Three financial stocks, one rated Neutral and two rated Underperform, were dropped from coverage. For more information, read on.

Three stocks dropped
Mortgage-finance giant Fannie Mae ($2; NYSE: FNM) may still be publicly traded, but it’s far from an independent operator. Fannie and counterpart Freddie Mac ($2; NYSE: FRE) were taken over by the government last month in an effort to bring stability to the mortgage market. So far, federal stewardship has not been good for stockholders, with dividends suspended and the share price below $2. Since the well-being of shareholders is not a priority with current management, we see no reason to cover — or own — Fannie Mae. The stock, formerly rated Neutral, is being dropped from coverage . . . In a deal brokered by the federal government, Citigroup ($21; NYSE: C) has agreed to acquire $700 billion of Wachovia’s ($3; NYSE: WB) banking assets for $2.16 billion in stock. Citigroup inherits a troubled $312 billion mortgage portfolio. The federal government agreed to insure all but $42 billion of potential losses. In exchange for the protection, Citigroup will give $12 billion in preferred securities and warrants to the Federal Deposit Insurance Corp. Citigroup is rated Neutral, and we would not be buyers. Wachovia, formerly rated Underperform, is being dropped from coverage . . . In the largest bank failure in U.S. history, the federal government took over Washington Mutual, then agreed to sell its banking operations to J.P. Morgan Chase ($47; NYSE: JPM) for $1.9 billion. J.P. Morgan will take responsibility for the roughly $300 billion loan portfolio. J.P. Morgan is rated Neutral, and we advise against owning the stock. WaMu, formerly rated Underperform, is being dropped from coverage.

August-quarter earnings
Accenture’s ($38; NYSE: ACN) earnings per share grew 35% to $0.67 on revenue growth of 17%, or 10% at constant currency. Accenture projected revenue and profit growth higher than the consensus for fiscal 2009, and the shares rose on the news. Accenture is a Focus List Buy and a Long-Term Buy . . . Excluding an accounting gain, Walgreen ($31; NYSE: WAG) earned $0.37 per share, down 8% and $0.08 below the consensus estimate. Including the gain, Walgreen earned $0.45, in line with expectations. Revenue rose 9% to $14.60 billion, with same-store sales up 2.6%. Given Walgreen’s reasonable valuation and long history of growth, the stock remains a Long-Term Buy for now.

News roundup
Billionaire investor Warren Buffett is throwing his financial weight behind another struggling company, with Berkshire Hathaway ($4,395; NYSE: BRKb) agreeing to buy $3 billion of General Electric ($26; NYSE: GE) preferred shares.
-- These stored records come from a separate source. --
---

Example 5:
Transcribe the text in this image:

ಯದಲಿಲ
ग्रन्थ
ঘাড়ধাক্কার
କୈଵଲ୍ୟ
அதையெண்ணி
The shares pay a 10% dividend and are callable after three years at a 10% premium. GE plans to raise an additional $12 billion by issuing common stock. The company is taking steps to shore up its liquidity after lowering expectations for 2008, projecting per-share profits of $1.95 to $2.10, down from previous guidance of $2.20 to $2.30 and the $2.21 consensus. GE also postponed its stock-buyback program and froze its quarterly dividend at $0.31 per share through the end of 2009. General Electric is rated Neutral . . . Oracle ($20; NASDAQ: ORCL) entered the computer-hardware business with plans to sell computers loaded with prepackaged database software. Partner Hewlett-Packard ($46; NYSE: HPQ) will build the computers. Oracle and H-P are rated Buy and Long-Term Buy . . . A U.S. District Court awarded Johnson & Johnson ($69: NYSE: JNJ) $1.2 billion in a patent dispute over a stent. Boston Scientific ($12; NYSE: BSX), which plans to appeal the decision, was ordered to pay $703 million, while Medtronic ($50; NYSE: MDT) was ordered to pay $521 million. J&J is a Buy and a Long-Term Buy. Medtronic is rated Neutral. Boston Scientific is an Underperform . . . Lockheed Martin ($110; NYSE: LMT) increased its quarterly dividend 36% to $0.57 a share, payable Dec. 26. Lockheed Martin is a Focus List Buy and a Long-Term Buy.